Would be nice if people reply to this topic
There is a linux DRI graphics interface for the display, which should allow it to be used with SDL. I am unsure if there is a driver for enabling the touch interface, which probably uses an XPT2046 on my unit, but there is a linux driver for the possibly compatible (or same?) ADS7846, which would hopefully also allow the touch to be used for input with SDL. I think it should be possible for the display and touch interface to both work with the CH341 just by using CS0 for the display and CS1 for the touch.
The idea is to have it work as a visualiser, and when you touch it then a panel of controls pops up. I would probably just have some radio stations to select, a stop button, and a volume control.
Let us know the outcome. I’m not going to order one, as I have no use for it.
(to big to add, to small to operate)
However I do have some concerns if the CH341A is fast enough to drive such display, as there is a big amount of data to transport. I guess it becomes a slide show.
For only 8bit color: 320*240*8 = 614k4 per image
And yes after F*^&%$ up my Volumio installation, I remember.
The entry for MPD_OLED is in the file “/volumio/app/plugins/music_service/mpd/mpd.conf.tmpl”

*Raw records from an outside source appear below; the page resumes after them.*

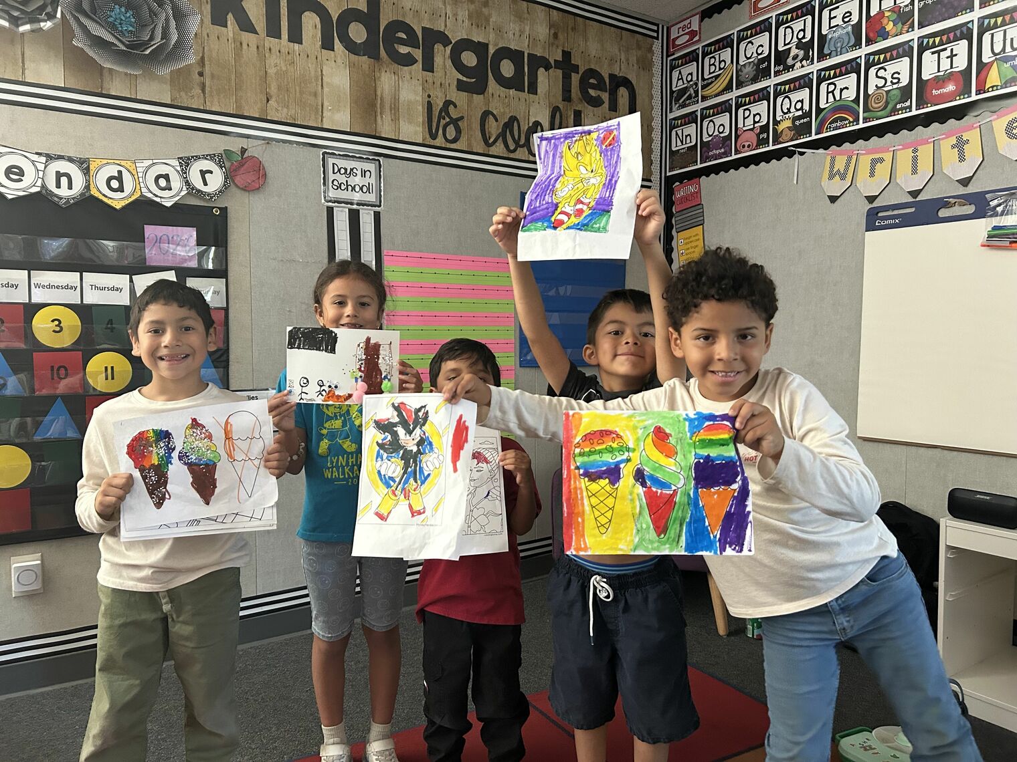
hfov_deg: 67.3
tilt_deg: -3.6
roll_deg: +0.0
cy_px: 381
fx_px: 764
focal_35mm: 26
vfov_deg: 53.1
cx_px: 508
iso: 400
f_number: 1.5
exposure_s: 1/60
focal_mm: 5.7
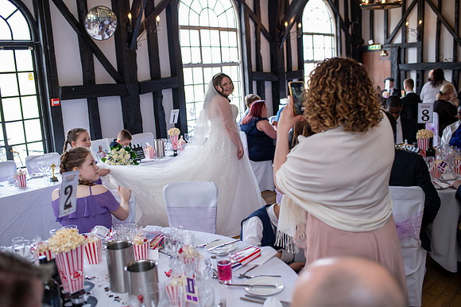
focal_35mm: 35
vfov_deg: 37.8
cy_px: 154
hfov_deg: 54.5
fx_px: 448
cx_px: 230
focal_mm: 35
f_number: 2.5
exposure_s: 1/100
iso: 200
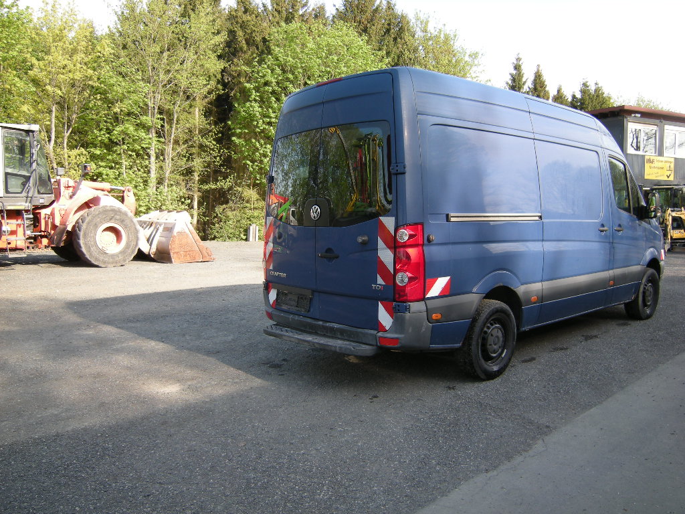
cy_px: 257
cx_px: 342
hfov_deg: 63.4
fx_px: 554
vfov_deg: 49.7
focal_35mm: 28
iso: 64
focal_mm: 4.7
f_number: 2.8
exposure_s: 1/163
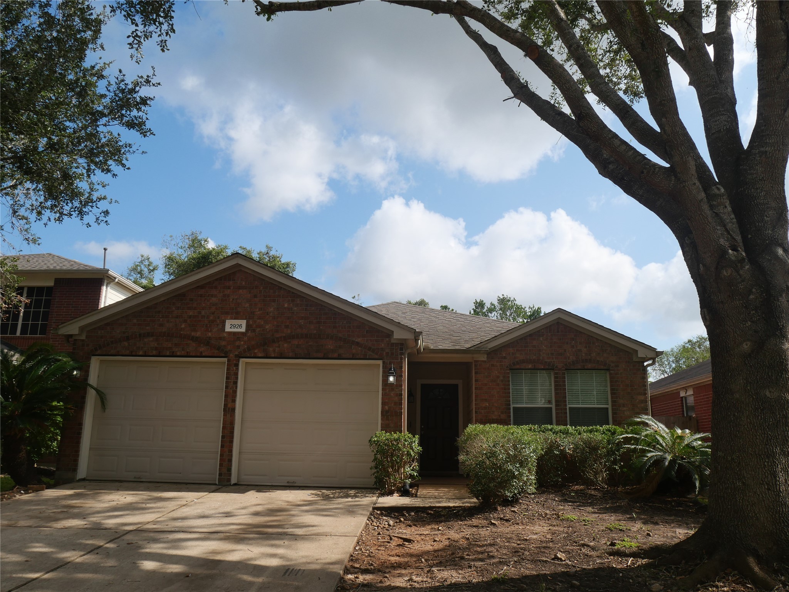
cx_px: 394
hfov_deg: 67.3
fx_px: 593
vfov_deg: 53.1
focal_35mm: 26
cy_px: 296
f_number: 9
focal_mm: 13
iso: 200
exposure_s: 1/400
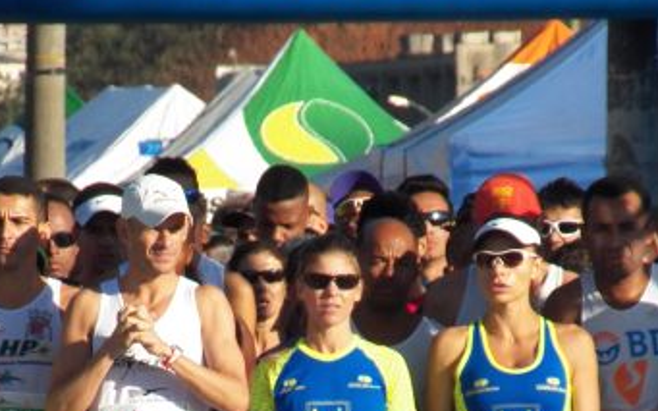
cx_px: 268
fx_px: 11403
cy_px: 494
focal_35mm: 636
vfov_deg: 2.1
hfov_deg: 3.3
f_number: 4
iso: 125
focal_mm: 46
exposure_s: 1/1000
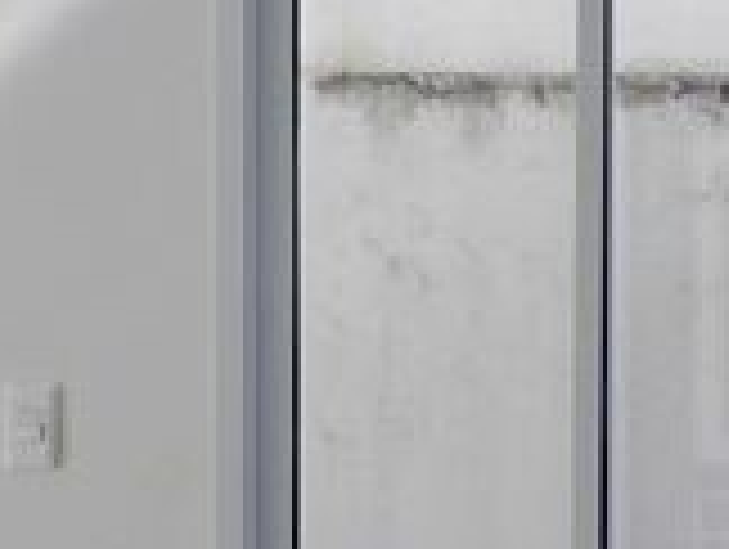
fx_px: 1497
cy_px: 461
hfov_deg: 24.3
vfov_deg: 20.5
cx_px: 918
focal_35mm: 71
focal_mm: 10
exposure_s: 1/125
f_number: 5.6
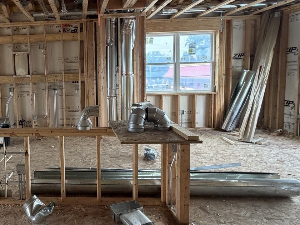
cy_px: 90
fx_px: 208
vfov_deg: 56.4
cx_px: 66
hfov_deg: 66.0
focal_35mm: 24
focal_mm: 2.22
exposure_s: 1/121
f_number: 2.2
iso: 250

However with the x86 installation, the audio pipe won’t use the file “mpd_oled_fifo” but creates a new file like cava_fifo_509 (file end is a random number). I can only start mpd with CAVA using the root -u volumio. This is working for all other sources, but failing for spop.
I leave it as is for now.
So far:
in mpd.conf_templ added:
audio_output {
type "\""fifo"\""
name "\""mpd_oled_FIFO"\""
path "\""/tmp/mpd_oled_fifo"\""
format "\""44100:16:2"\""
}"
Modified the mpd_oled.service with the needed startup string:
sudo -u volumio /usr/local/bin/mpd_oled -b 32 -g 1 -P s -L n -o SSD1306,128X64,I2C,bus_number=1 -f 50
volumio@volumio-x86-s2:~$ mpd_oled_usrlocal_check
A check is being run to look for files that indicate mpd_oled has
installed more than once and to different system locations
FOUND: mpd_oled found in /usr/local/bin
FOUND: mpd_oled service file includes /usr/local
No conflicts found: mpd_oled is installed only in /usr/local
These are FIFOs for different purposes. mpd_oled_fifo is where audio is written by the player for cava to read (if the FIFO method is used), cava_fifo_NNN is where cava writes bar data for mpd_oled to read (always).

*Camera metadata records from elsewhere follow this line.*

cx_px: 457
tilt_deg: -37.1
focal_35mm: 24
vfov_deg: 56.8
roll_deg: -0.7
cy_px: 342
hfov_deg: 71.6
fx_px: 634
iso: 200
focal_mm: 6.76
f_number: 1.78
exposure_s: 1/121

Just done some testing with my CH341A and I’m getting 84 FPS on Windows (using 750 Khz transfer speed) with a test program, so there’s nothing wrong with the chip itself in terms of data throughput.

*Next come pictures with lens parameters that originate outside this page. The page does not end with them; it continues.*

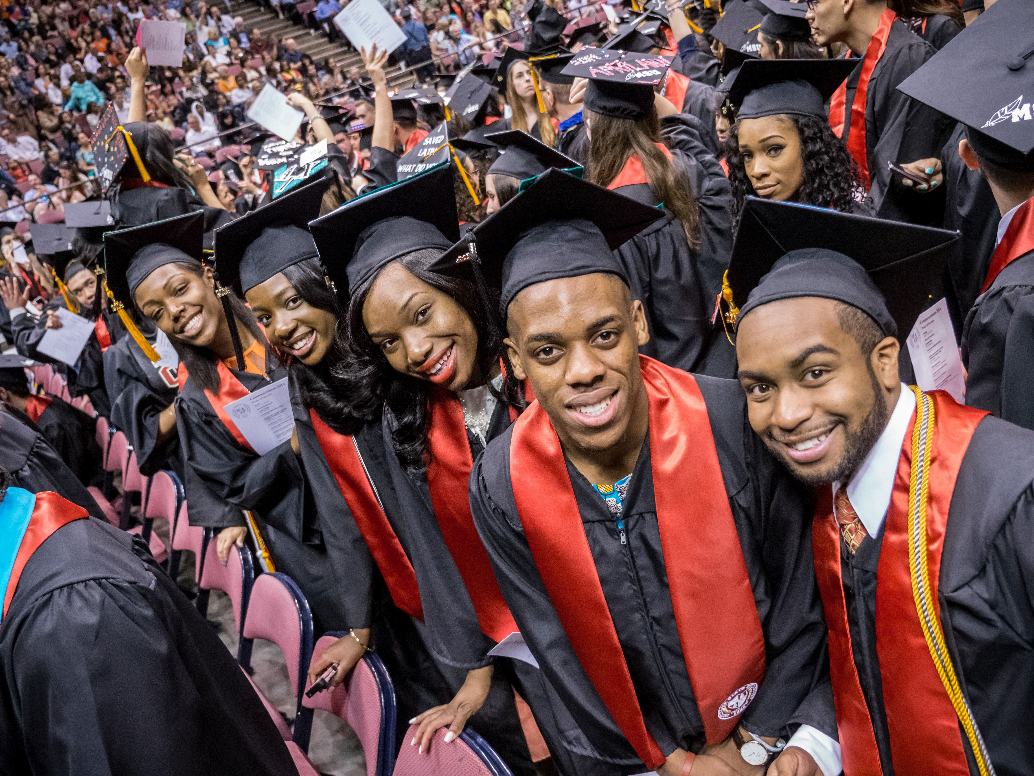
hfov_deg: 60.0
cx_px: 517
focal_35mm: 30
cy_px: 388
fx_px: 896
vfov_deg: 46.8
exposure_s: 1/250
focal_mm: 15
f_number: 2.8
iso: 2000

Yeah, the CH341A runs smooth, compared to those CP units. At the highest speed the CP units even struggles with displaying a time format with seconds. It goes like 01, 02, 04, 06, 07, 09. At least we’ve tried a couple of them. We should stick with the CH341A for the x-86 devices.
@Wheaten I just re-read the documentation for MCP222 and it says “up to 400 kHz Clock Rate”. I tried all sorts of speeds (in code) but couldn’t get the display updated faster than 8 FPS and that’s using the vendors libraries.
CH341A for the win!
Now I’m gonna try and get mpd_oled running on my Wyse 3040!
@Wheaten@Adrii My custom CH341A boards arrived and I built one to test. So far it works great - I had to manually add a pull down resistor to ACT# (pin 1) on the CH341 to set the correct mode. I didn’t know about this at the time which causes the chip to go into serial mode otherwise. The chip has 2 input pins (D6 and D7) and 6 tristate pins (D0-D5) in this configuration.
I got the CH341A driver built and installed no problem. I had to change line 182 static uint speed = CH341_I2C_STANDARD_SPEED; in the driver to enable high speed mode 750kHz. The display was sluggish in standard mode but is now pretty snappy.
I also changed line 131 to enable GPIO3 to be used as an input { 19, CH341_PIN_MODE_IN , "gpio4" , 1 }, // used as input with hardware IRQ
I installed the gpio-buttons plugin which allow the buttons to work and I also updated my gpio_control plugin so that the 2 LEDs on the board can be controlled too. The board is plugged into my Wyse with a USB cable. I’m using the new version of mpd_oled as per @Wheaten’s instructions
The board (buttons and OLED) also work fine on my Windows machine too with some C# programming.